Pipelined vector processors are characterized by a sequential stream of array or vector elements. [4] Parallelism is provided by the pipelining in individual functional units described above, as well as by operating multiple units of this kind in parallel and by chaining the output of one unit to another unit as input. [4]

Vector architectures that stream vector elements into functional units from special vector registers are termed register-to-register architectures, while those that feed the functional units of the memory chips are designated as memory-to-memory architectures. [1] Early examples of register-to-register architectures from the 1960s and early 1970s include the Cray-1 [5] and Fujitsu VP-200, while the Control Data Cyber ​​205 and Texas Advanced Scientific Computer Instruments [6] are early examples of memory-to-memory vector architectures.
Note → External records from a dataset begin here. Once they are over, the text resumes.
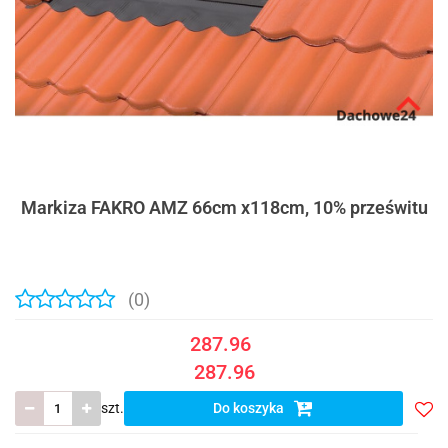
Markiza FAKRO AMZ 66cm x118cm, 10% prześwitu
(0)
287.96
287.96
szt.
Do koszyka
Do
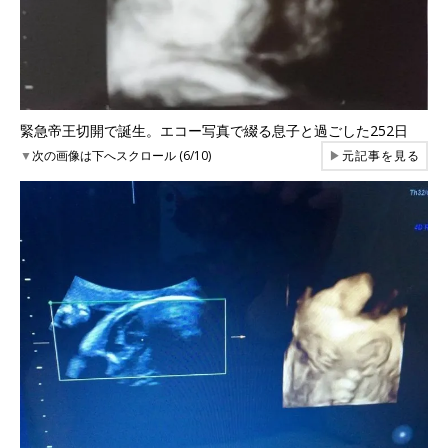
緊急帝王切開で誕生。エコー写真で綴る息子と過ごした252日
▼
次の画像は下へスクロール (6/10)
▶
元記事を見る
The late 1980s and early 1990s saw the introduction of vector architectures, such as the Cray Y-MP / 4 and Nippon Electric Corporation SX-3 that supported 4-10 vector processors with shared memory (see NEC SX architecture ).
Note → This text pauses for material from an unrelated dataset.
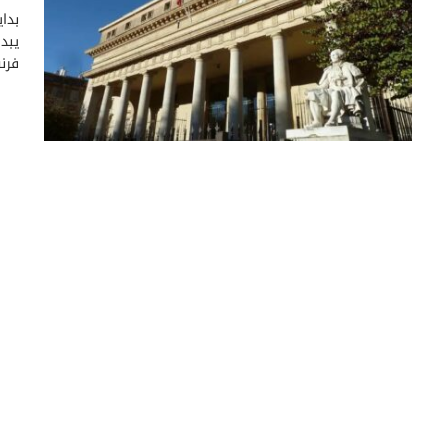
بدا
يبد
فرن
This scheme uses the SIMD (Single Instruction Stream, Multiple Data Stream) category from Flynn’s Taxonomy as a root class for Processor Array and Associative Memory subclasses. SIMD architectures [7] are characterized by having a control unit broadcast a common instruction to all processing elements, which executes in a different way. Common features include the ability to individual processors to disable an instruction and the ability to propagate statement results to immediate neighbors over an interconnection network.

Processor Array
Associative Memory

Systolic Array

Systolic arrays, proposed during the 1980s [8] are multiprocessors in which data and partial results are rhythmically pumped from processor to processor through a regular, local interconnection network. [1] Systolic architectures use a global clock and explicit timing delays to synchronize data from processor to processor. [1] Each processor in a systemic system executes an invariant sequence of instructions. [8]

MIMD Architectures

Based on Flynn’s Multiple-Instruction-Multiple-Data Streams terminology, this category spans a wide spectrum of architectures in which processors execute multiple instruction sequences on (potentially) dissimilar data streams without strict synchronization. Although both instruction and data streams can be different, they need not be. Thus, MIMD architectures can be run in different stages and at any given time. This category is subdivided further primarily on the basis of memory organization. [1]

Distributed Memory

Shared Memory

MIMD-paradigm Architectures

The MIMD-Based Paradigm is a subsystem in the field of architectural design and structural considerations. Thus, the design of dataflow architectures and reduction machines is as much the product of its distinctive performance paradigm as it is a product of connecting processors and memories in MIMD fashion. The categories are divided by these paradigms. [1]

MIMD / SIMD hybrid

Dataflow Machine

Reduction Machine

Wavefront Array


  1. ^ Jump up to:g Duncan, Ralph, “A Survey of Parallel Computer Architectures”, IEEE Computer. February 1990, pp. 5-16.
  2. Jump up^ Flynn, MJ, “Very High Speed ​​Computing Systems”, Proc. IEEE. Flight. 54, 1966, pp.1901-1909.
  3. Jump up^ Introduction to Parallel Algorithms
  4. ^ Jump up to:b Hwang, K., ed. Tutorial Supercomputers: Design and Applications. Computer Society Press, Los Alamitos, California, 1984, esp. chapters 1 and 2.
  5. Jump up^ Russell, RM, “The CRAY-1 Computer System,” Comm. ACM, Jan. 1978, pp. 63-72.
  6. Jump up^ Watson, WJ,The ASC: a Highly Modular Flexible Super Computer Architecture,Proc. AFIPS Fall Joint Computer Conference, 1972, pp. 221-228.
  7. Jump up^ Michael and Thomas Jurczyk Schwederski, “SIMD-Processing: Concepts and Systems”, pp. 649-679 in Parallel and Distributed Computing Handbook, A. Zomaya, ed., McGraw-Hill, 1996.
  8. ^ Jump up to:b Kung, HT, “Why Systolic Arrays?” Computer, Vol. 15, No. 1, Jan. 1982, pp. 37-46.